While in Germany, I was asked what Americans say before a meal. I wasn't really sure of an answer so i said "Bon Appetit I guess." They thought that was very funny.
in indonesiano si dice "selamat makan"
I am from India. I am constantly asked what people say in Hindi /Indian languages for "bon appetit" or "cheers". Nothing. You just start eating / drinking without greeting / waiting for anyone else. :P
Then you'll have no problems in the USA!
In Russian, the г (g) sound in приятного is pronounced as a "v", so it's "priyatnovo".
Nice, thanks for the tip. I'll be sure to change it.
why not "priyatnava apitita" then?I think it was not supposed to be a transcription :)
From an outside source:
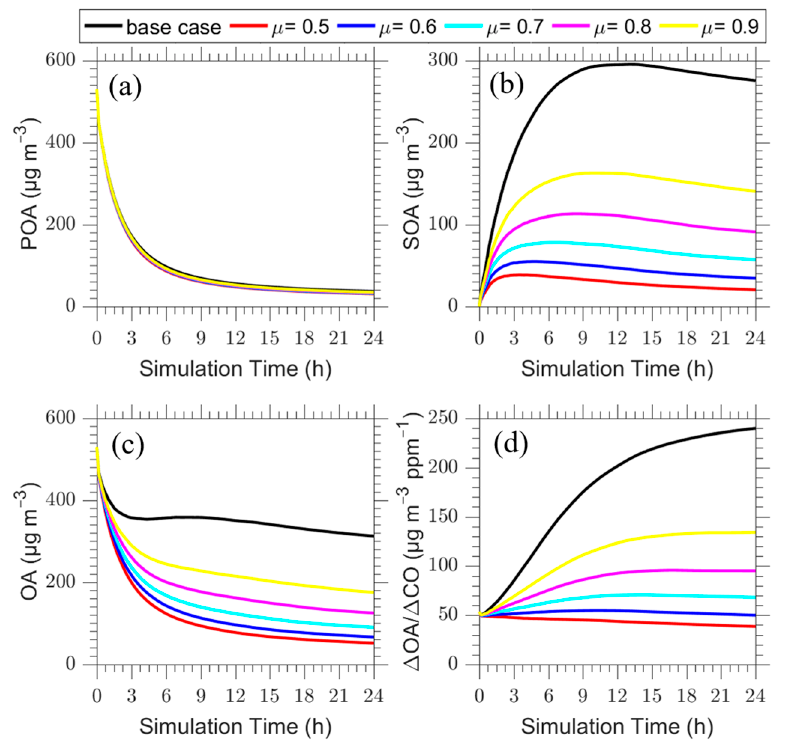
Figure 8. Time series of ( a ) POA (in μ g m − 3 ), ( b ) SOA (in μ g m − 3 ), ( c ) total OA (in μ g m − 3 ) and ( d ) Δ OA/ Δ CO (in μ g m − 3 ppm − 1 ) for the seventh layer of the base case ( black line ) in comparison to the cases with μ = 0.5 ( red line ), μ = 0.6 ( blue line ), μ = 0.7 ( cyan line ), μ = 0.8 ( magenta line ) and μ = 0.9 ( yellow line ).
A frenchman once asked me what english people say before a meal - i told him we don't have our own phrase because English food is so bad ;)
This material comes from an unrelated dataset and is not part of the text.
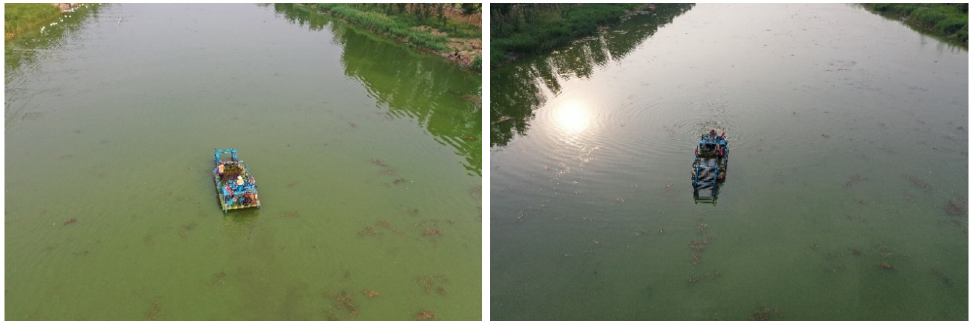
Figure 1. Salvage vessel for water surface waste inspection on the Longhe River.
"Let's get this over with"
Damn you beat me here ;)I wanted to say that english are realists about their food and dont say good appetite before a meal. :P
Well in a more formal context, you might say "Enjoy your meal" (that's how Google translates it) but I always thought this was such a weak translation of "Bon appétit" etc.Definitely a pet peeve of mine in English. Cheers!
Yes, "enjoy your meal" is possible, but it sounds like something you'd hear in a restaurant. Or simply "enjoy". Usually we borrow the French phrase.For when the foods ready you can say "grubs up". I think my dad used to say "get stuck in".
I personally love the colloquial "Hau/Haut rein!" :D No talk of enjoying your meal, just giving the firing order
Hence, the joke, "What's the Chinese for 'bon appétit'? 'Lang zu'!"
The Chinese say "慢慢吃", which literally means "eat slowly". If you eat slowly, you can enjoy the food.
Polish is the easiest language - only one word, "Smacznego" ;)
Hm, I'm not sure that's the easiest. That's a daunting consonant-to-vowel ratio...
In Japan they say "Itadakimasu", which literally means "I humbly receive". It's a way of giving thanks for the food. Sometimes everyone around the table will say it in unison before eating.
I just discovered your comics yesterday, but I love 'em already. Keep up the good work!
Nice job! I have discovered your comics a couple of months ago and I love reading them. This one is actually one of my favorites. By the way, in Portuguese we usually say "Bom Apetite".Keep up the good work, I'm already a fan!
Thank you! Glad you like 'em. Obrigado, and all that.
The Dutch say "Eet smakelijk" or "Smakelijk eten", both meaning "eat tastefully". Sometimes abbreviated to "Smakelijk". We also use: "Aanvallen" (Attack), "Stapelen" (Stack), "Tast toe" (Dig in, freely translated), "Prettige maaltijd" (gratifying meal), "Geniet ervan" (Enjoy it), "Moge het u wel bekomen" (May it be good to you), "Eet smakeloos" (Eat tastlessly) or even the german word "Mahlzeit!" (litt. meal!) and many other...
Holy crap. They don't mess around with good meal wishes, those Dutch, do they?
When calling people for dinner: "TROOPS!"Or, if one of my sisters isn't around, "Time to get our munch on."To quote Chef John of Allrecipes.com, "And as always, enjoy."
In Korea,we've got 맛있게 드세요, which translates to 'eat deliciously'~
That's a great one. You know, you've commented a few times - it would be amazing to get comics from the expat in Korea's perspective. Have you considered submitting ideas to the suggestion box? It's at the bottom of every page. Would be great, think about it!